▶ **CONSIGNE 1**
Disposez en tableau Markdown, avec les colonnes « n » (numéro de rang) et « Ligne », les lignes des entrées depuis celle qui contient « What are all » jusqu'à celle qui contient « What Y value », toutes deux comprises, en omettant les lignes vides. Les images ne doivent pas figurer dans le tableau.

▶ **TEXTE D'ÉTUDE**

La fenêtre était grillée en dehors, et je le mis dans un embarras extrême en lui communiquant cette découverte. Au moindre bruit il tressaillait et changeait de couleur.
Après dîner nous le laissâmes à ses réflexions, et comme, de temps en temps , nous entrions dans sa chambre, d'après le désir qu'il en avait témoigné, nous le trouvions toujours en pleurs.
[…]
Il contraignit, par ses instances, l'aide-de-camp du général Schuwaloff de se vêtir de la redingote bleue et du chapeau rond, avec lesquels il était arrivé dans l'auberge , afin sans doute, qu'en cas de nécessité, l'aide-de-camp fût insulté , ou même assassiné à sa place [Comme il n'est arrivé aucun mal à l'aide-de-camp qui jouait le rôle de Buonaparte, il est suffisamment prouvé que Napoléon n'avait plus rien à craindre et que son déguisement n'était nullement nécessaire ; il ne servit réellement qu'à le rendre ridicule et méprisable.].

▶ **DONNÉES ENREGISTRÉES**

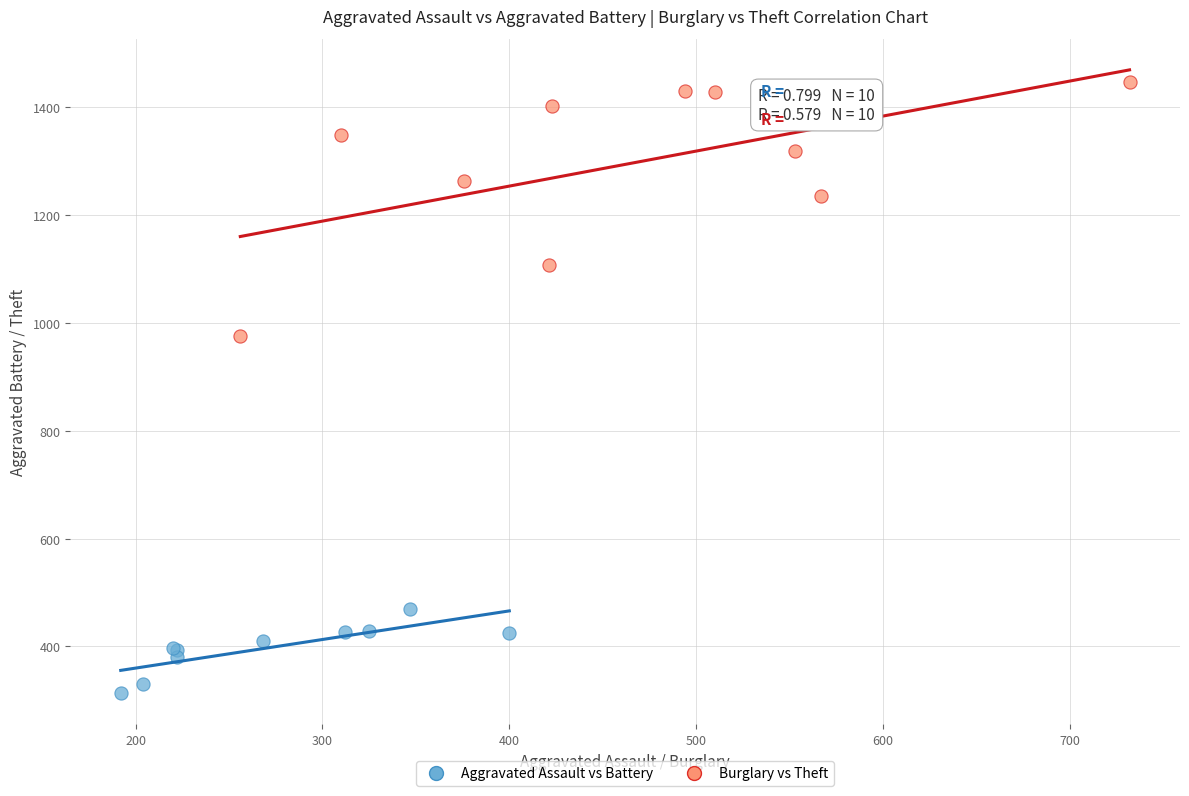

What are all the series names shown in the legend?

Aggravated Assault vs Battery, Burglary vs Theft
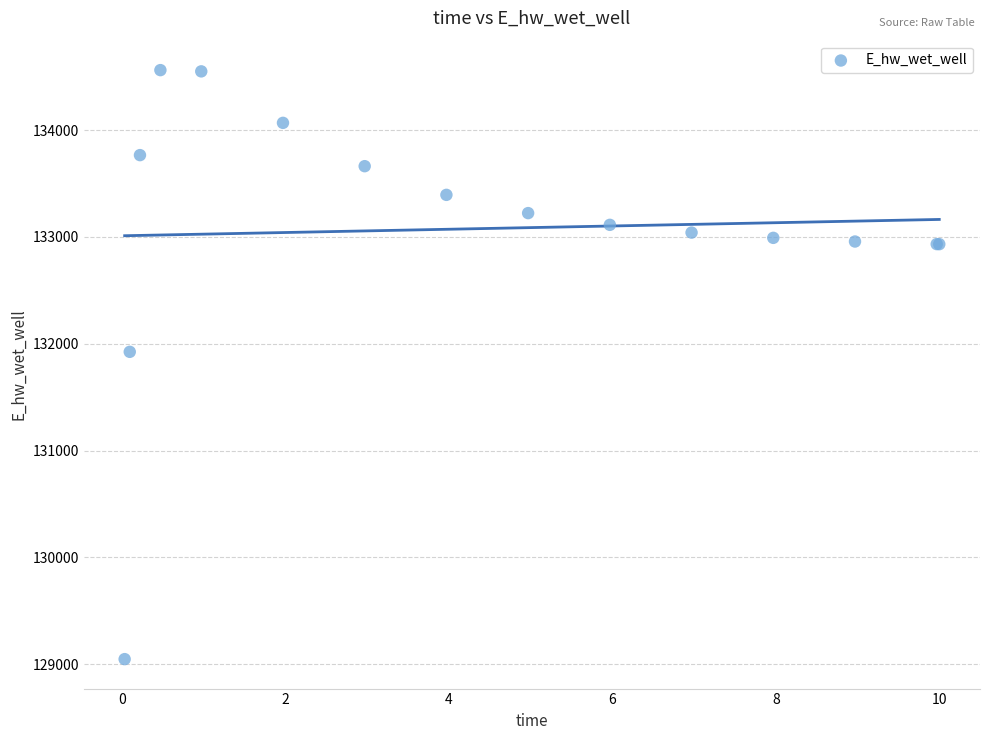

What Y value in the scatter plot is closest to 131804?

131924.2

--

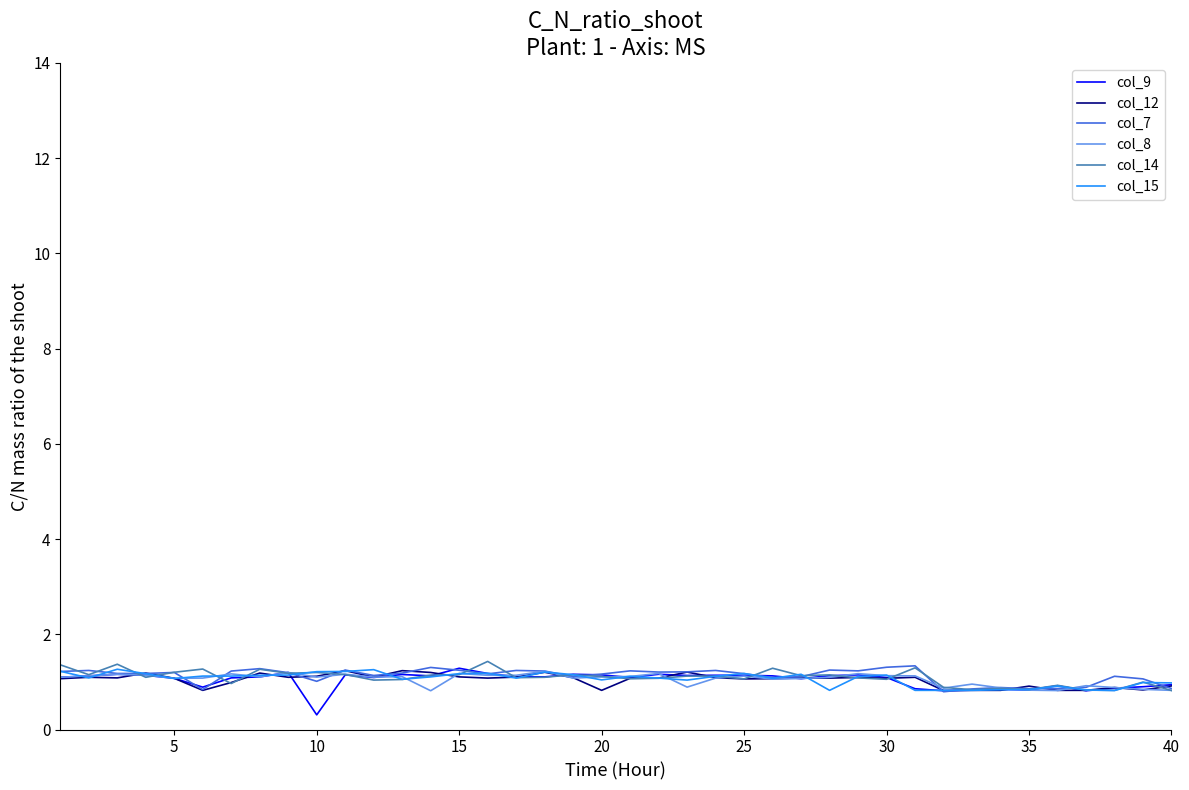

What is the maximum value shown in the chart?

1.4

▶ **CONSIGNE 2**
Reprenez le récit du déguisement de Napoléon à l'auberge là où il s'interrompt.

▶ **RÉSULTAT 1**
| n | Ligne |
|---|---|
| 1 | What are all the series names shown in the legend? |
| 2 | Aggravated Assault vs Battery, Burglary vs Theft |
| 3 | What Y value in the scatter plot is closest to 131804? |

▶ **RÉSULTAT 2**
Buonaparte, qui alors voulut se faire passer pour un colonel autrichien, mit l'uniforme du général Koller, se décora de l'ordre de Marie-Thérèse, que portait le général, mit ma casquette de voyage sur sa tête, et se couvrit du manteau du général Schuwaloff.
Après que les commissaires des puissances alliées l'eurent ainsi équipé, les voitures avancèrent; mais, avant de descendre, nous fîmes une répétition, dans notre chambre, de l'ordre dans lequel nous devions marcher. Le général Drouot ouvrait le cortège; venait ensuite le soi-disant empereur, l'aide-de-camp du général Schuwaloff, ensuite le général Koller, l'Empereur, le général Schuwaloff et moi, qui avais l'honneur de faire partie de l'arrière-garde, à laquelle se joignit la suite de l’Empereur.
Nous traversâmes ainsi la foule ébahie qui se donnait une peine extrême pour tâcher de découvrir parmi nous celui qu'elle appelait son tyran.
L'aide-de-camp de Schuwaloff ( le major Olewieff) prit la place de Napoléon dans sa voiture, et Napoléon partit avec le général Koller dans sa calèche.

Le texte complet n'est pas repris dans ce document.